Thanks Thomas and Steven, also shouldn't this code be calling
synchronize_rcu_bh instead of synchronize_rcu, to complement the
rcu_read_lock_bh? In which situations would you call one versus the
other?

Also it seems rcu_read_lock_bh does a might_sleep already in rcu_blocking_is_gp.

thanks,

- Joel

^ permalink raw reply	[flat|nested] 9+ messages in thread

* Re: rcu: Add might_sleep() check to synchronize_rcu()
  2018-03-23 22:57       ` Joel Fernandes
@ 2018-03-24  1:21         ` Steven Rostedt
  2018-03-25 18:43           ` Paul E. McKenney
  0 siblings, 1 reply; 9+ messages in thread
From: Steven Rostedt @ 2018-03-24  1:21 UTC (permalink / raw)
  To: Joel Fernandes
  Cc: Thomas Gleixner, LKML, Paul E. McKenney, Peter Zijlstra,
	Josh Triplett, Mathieu Desnoyers, Lai Jiangshan

On Fri, 23 Mar 2018 15:57:04 -0700
Joel Fernandes <joelaf@google.com> wrote:

> > diff --git a/net/l2tp/l2tp_core.c b/net/l2tp/l2tp_core.c
> > index 194a7483bb93..857b494bee29 100644
> > --- a/net/l2tp/l2tp_core.c
> > +++ b/net/l2tp/l2tp_core.c
> > @@ -1677,6 +1677,8 @@ void __l2tp_session_unhash(struct l2tp_session *session)
> >  {
> >         struct l2tp_tunnel *tunnel = session->tunnel;
> >
> > +       might_sleep();
> > +
> >         /* Remove the session from core hashes */
> >         if (tunnel) {
> >                 /* Remove from the per-tunnel hash */  
> 
> Thanks Thomas and Steven, also shouldn't this code be calling
> synchronize_rcu_bh instead of synchronize_rcu, to complement the
> rcu_read_lock_bh?
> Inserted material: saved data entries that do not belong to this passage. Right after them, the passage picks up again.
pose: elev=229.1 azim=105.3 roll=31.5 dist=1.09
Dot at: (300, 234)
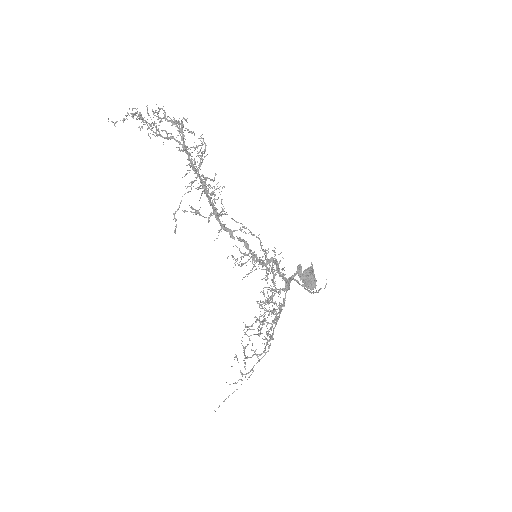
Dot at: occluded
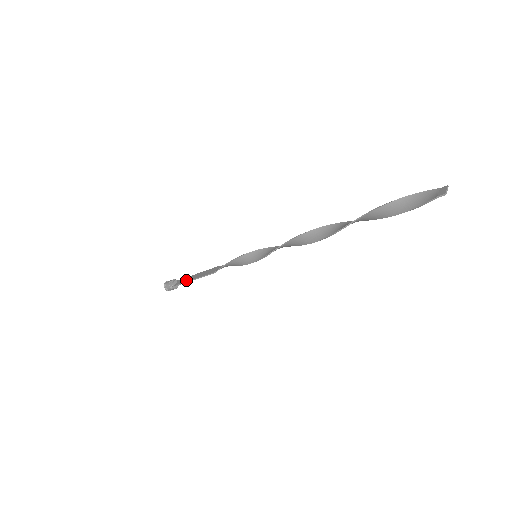
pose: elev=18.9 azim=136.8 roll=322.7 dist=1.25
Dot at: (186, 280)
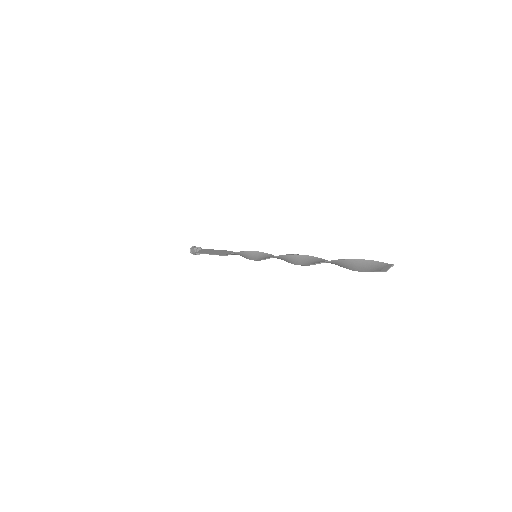
Dot at: (206, 252)
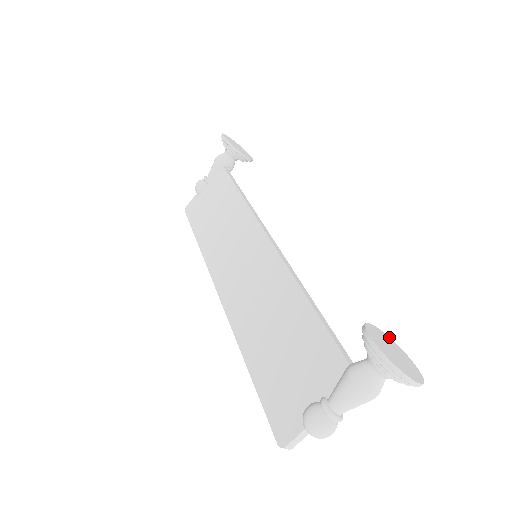
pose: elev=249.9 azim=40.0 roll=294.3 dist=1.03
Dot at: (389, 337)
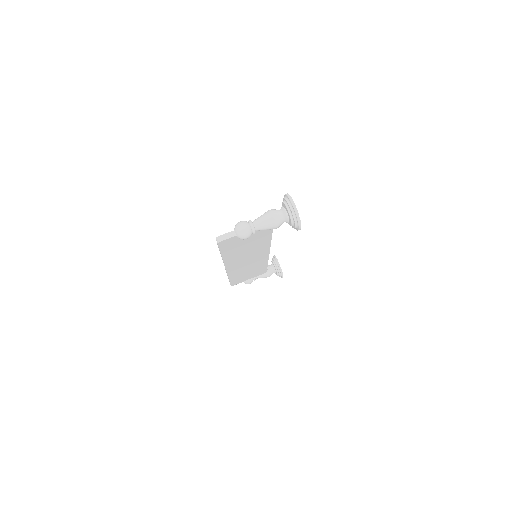
Dot at: occluded
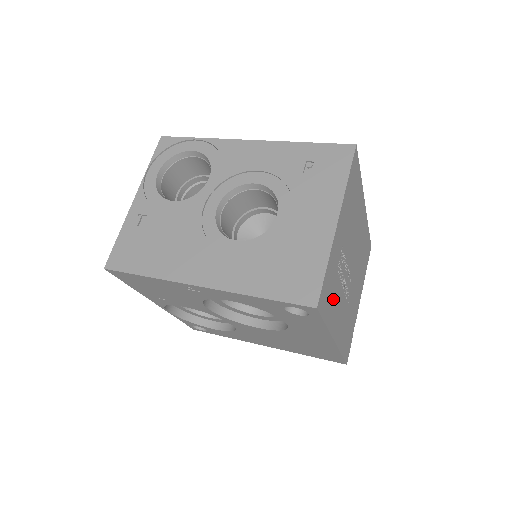
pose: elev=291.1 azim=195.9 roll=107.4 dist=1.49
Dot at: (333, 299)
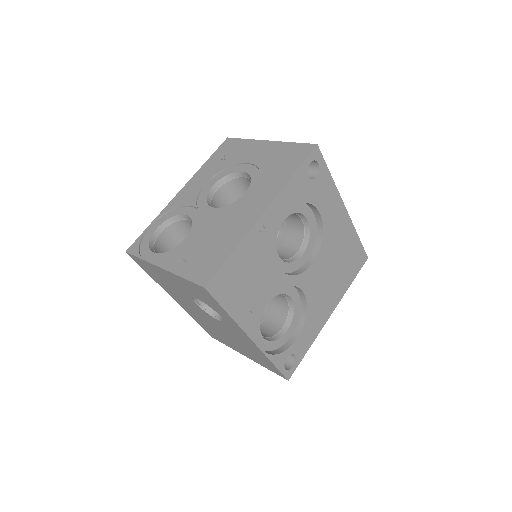
Dot at: occluded
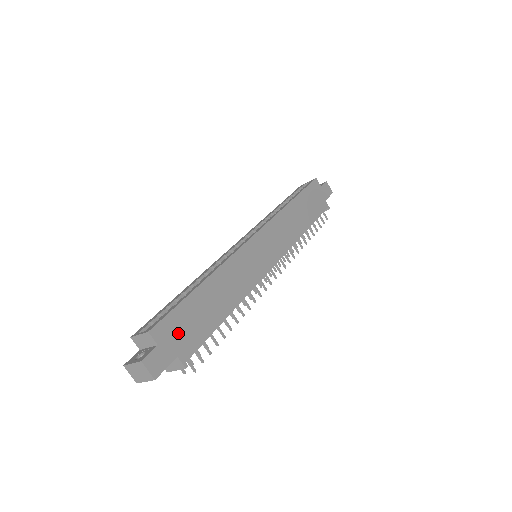
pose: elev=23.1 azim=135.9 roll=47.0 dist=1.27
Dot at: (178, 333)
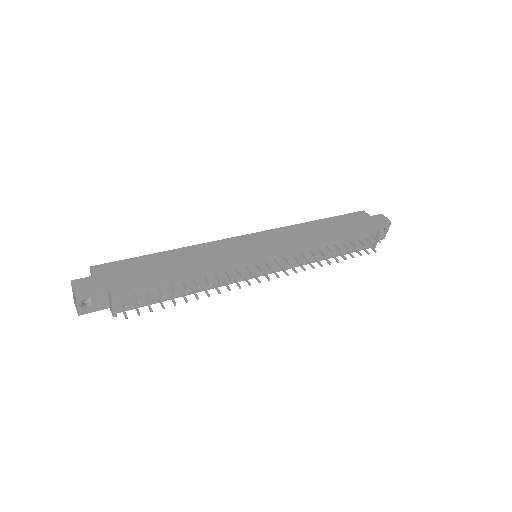
Dot at: (119, 274)
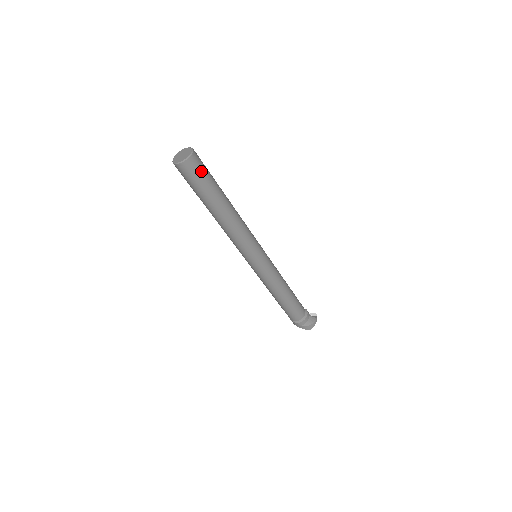
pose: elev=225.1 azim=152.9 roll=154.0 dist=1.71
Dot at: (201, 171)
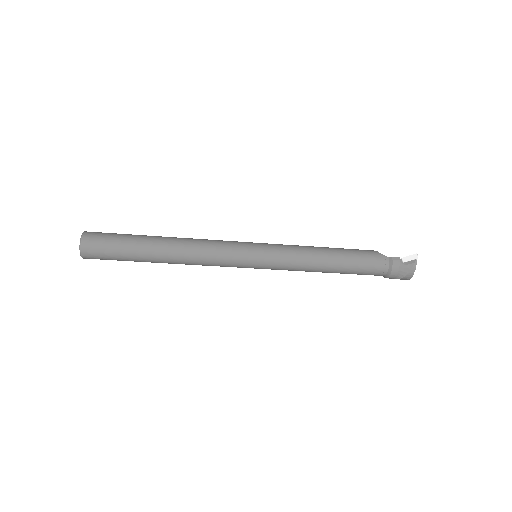
Dot at: (104, 253)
In which situations would you call one versus the
> other?

Probably, as the comment above rcu_read_lock_bh is:

 * rcu_read_lock_bh() - mark the beginning of an RCU-bh critical section
 *
 * This is equivalent of rcu_read_lock(), but to be used when updates
 * are being done using call_rcu_bh() or synchronize_rcu_bh(). Since
 * both call_rcu_bh() and synchronize_rcu_bh() consider completion of a
 * softirq handler to be a quiescent state, a process in RCU read-side
 * critical section must be protected by disabling softirqs.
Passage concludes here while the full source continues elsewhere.